This version of GitHub Enterprise was discontinued on 2021-09-23. No patch releases will be made, even for critical security issues. For better performance, improved security, and new features, upgrade to the latest version of GitHub Enterprise. For help with the upgrade, contact GitHub Enterprise support.

About packaging with GitHub Actions

You can set up workflows in GitHub Actions to produce packages and upload them to GitHub Packages or another package hosting provider.

Note: GitHub Actions was available for GitHub Enterprise Server 2.22 as a limited beta. The beta has ended. GitHub Actions is now generally available in GitHub Enterprise Server 3.0 or later. For more information, see the GitHub Enterprise Server 3.0 release notes.


Note: GitHub-hosted runners are not currently supported on GitHub Enterprise Server. You can see more information about planned future support on the GitHub public roadmap.

Packaging in continuous integration workflows

A packaging step is a common part of a continuous integration or continuous delivery workflow.
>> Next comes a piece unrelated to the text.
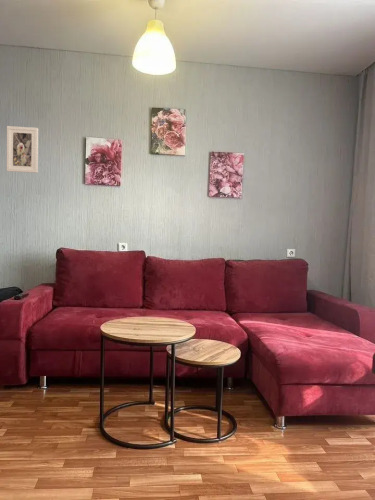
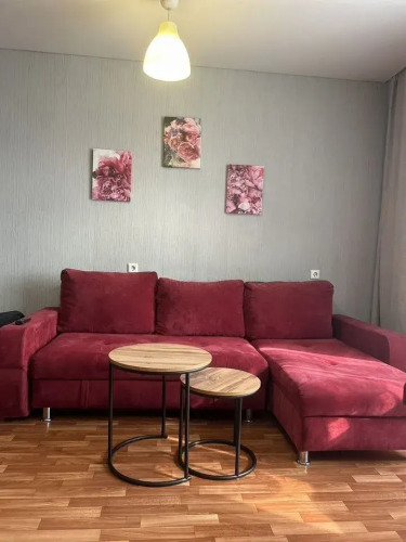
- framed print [6,125,39,174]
Creating a package at the end of a continuous integration workflow can help during code reviews on a pull request.

After building and testing your code, a packaging step can produce a runnable or deployable artifact. Depending on the kind of application you're building, this package can be downloaded locally for manual testing, made available for users to download, or deployed to a staging or production environment.

For example, a continuous integration workflow for a Java project may run mvn package to produce a JAR file. Or, a CI workflow for a Node.js application may create a Docker container.

Now, when reviewing a pull request, you'll be able to look at the workflow run and download the artifact that was produced.

Download artifact drop-down menu

This will let you run the code in the pull request on your machine, which can help with debugging or testing the pull request.

Workflows for publishing packages

In addition to uploading packaging artifacts for testing in a continuous integration workflow, you can create workflows that build your project and publish packages to a package registry.

  • Publish packages to GitHub Packages
    GitHub Packages can act as a package hosting service for many types of packages. You can choose to share your packages with all of GitHub, or private packages to share with collaborators or an organization. For more information, see "Introduction to GitHub Packages."

    You may want to publish packages to GitHub Packages on every push into the default branch. This will allow developers on your project to always be able to run and test the latest build from the default branch easily, by installing it from GitHub Packages.

  • Publish packages to a package registry
    For many projects, publishing to a package registry is performed whenever a new version of a project is released. For example, a project that produces a JAR file may upload new releases to the Maven Central repository. Or, a .NET project may produce a nuget package and upload it to the NuGet Gallery.